Cynics may yet raise an objection: what about the situation at present? Well, there is some good news in this respect too. Nitish Kumar, the present chief minister of Bihar, has shown what can be achieved with political will. All reports indicate that he is turning Bihar around from a state crippled by corruption and caste-based politics to a state with development on its agenda. Odisha has also shown a remarkable capacity to attract big projects. A growing awareness that development is needed and possible seems to be gaining ground all over. Taking into account the point of view of those interested in setting up industry here, it may also be pointed out that the region is far from being saturated. This means there are opportunities to be explored.
It has to be admitted at the same time that not all is well in this region. Eastern India remains low in terms of regional disparity. According to a study by Parthapratim Pal and Jayati Ghosh, regional inequality has increased in the 1990s, especially considering the three richest states (Punjab, Haryana and Maharashtra) and the two poorest states (Bihar and Odisha). More recent data indicates that in terms of nominal GDP, Bihar remains at the bottom and the states of West Bengal, Jharkhand and Odisha well below the national average. More distressingly, according to the Multidimensional Poverty Index developed by the Oxford Poverty and Human Development Initiative, there are more poor people (421 million) in eight Indian states alone (which include Bihar, Jharkhand, Odisha and West Bengal) than in the 26 poorest African countries combined (410 million).
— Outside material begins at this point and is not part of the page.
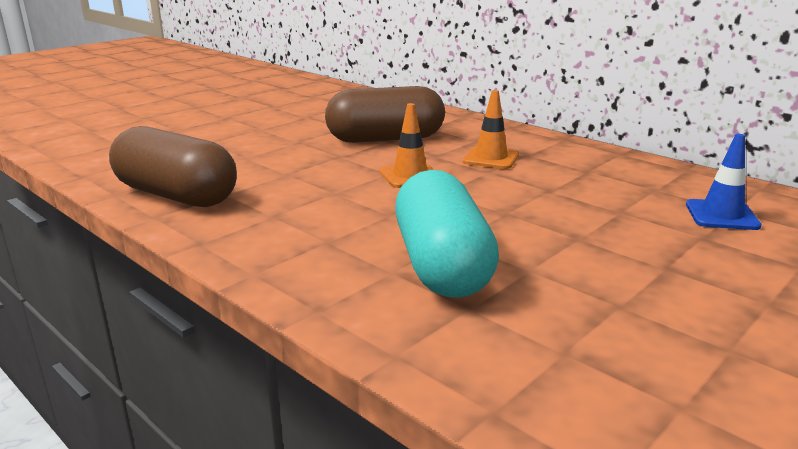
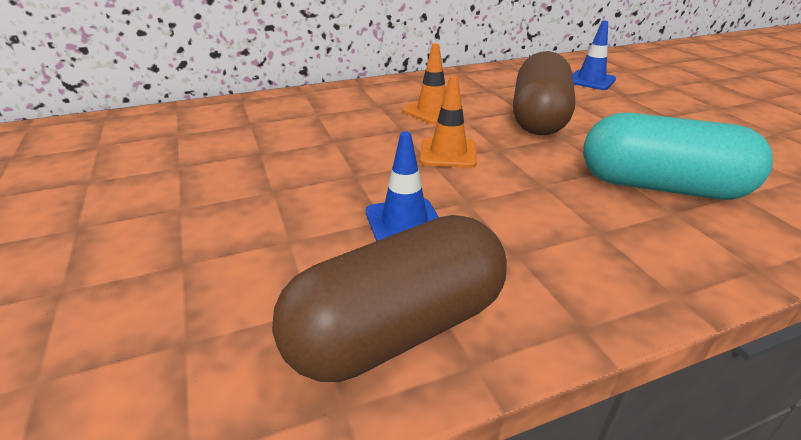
camera: 65 degrees left, 10 degrees up
(288, 179) = (404, 222): none -> blue traffic cone
(385, 139) = (328, 140): brown capsule -> brown capsule (539, 117)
This region remains politically disturbed, with party rivalries, tribal unrest and the Naxalite insurgency. Many districts from all the states of eastern India are affected. While the genuine problems of the poor are neglected, excessive politicization has created a condition where political parties expand their areas of control in a situation of scarcity.
The challenges are clear. The region has to develop, including industrially, in an inclusive manner. Too much energy gets wasted in dealing with petty issues. This is typical of a situation where the size of the cake is relatively small. Once the cake is made larger and a reasonably good possibility exists of a fair share for all, it should be possible to go beyond pettiness. There is a clear need to think big. An assessment of the real possibilities is the first step in that direction.
With the rise of Asia, there is a growing need to invest in our Asian neighbours. For such a national policy, eastern India assumes critical importance. It can become the gateway to not only our immediate neighbours (Bangladesh, Bhutan and Nepal) but also to the Association of Southeast Asian Nations. Thus the task is to move towards closer cooperation and possible integration in different spheres in an expanding manner: within the four states (not just for political reasons), with the Northeast, which needs to be better integrated, with our three immediate neighbours, and with the Asean and other nations.
There are immense possibilities. Our politicians, caught up as they are in their petty games, have failed us. They need to become aware of the possibilities of this region. Moreover, visionary persons from different domains can come forward to suggest the way forward for the region. The time has come to wake up to a new dawn.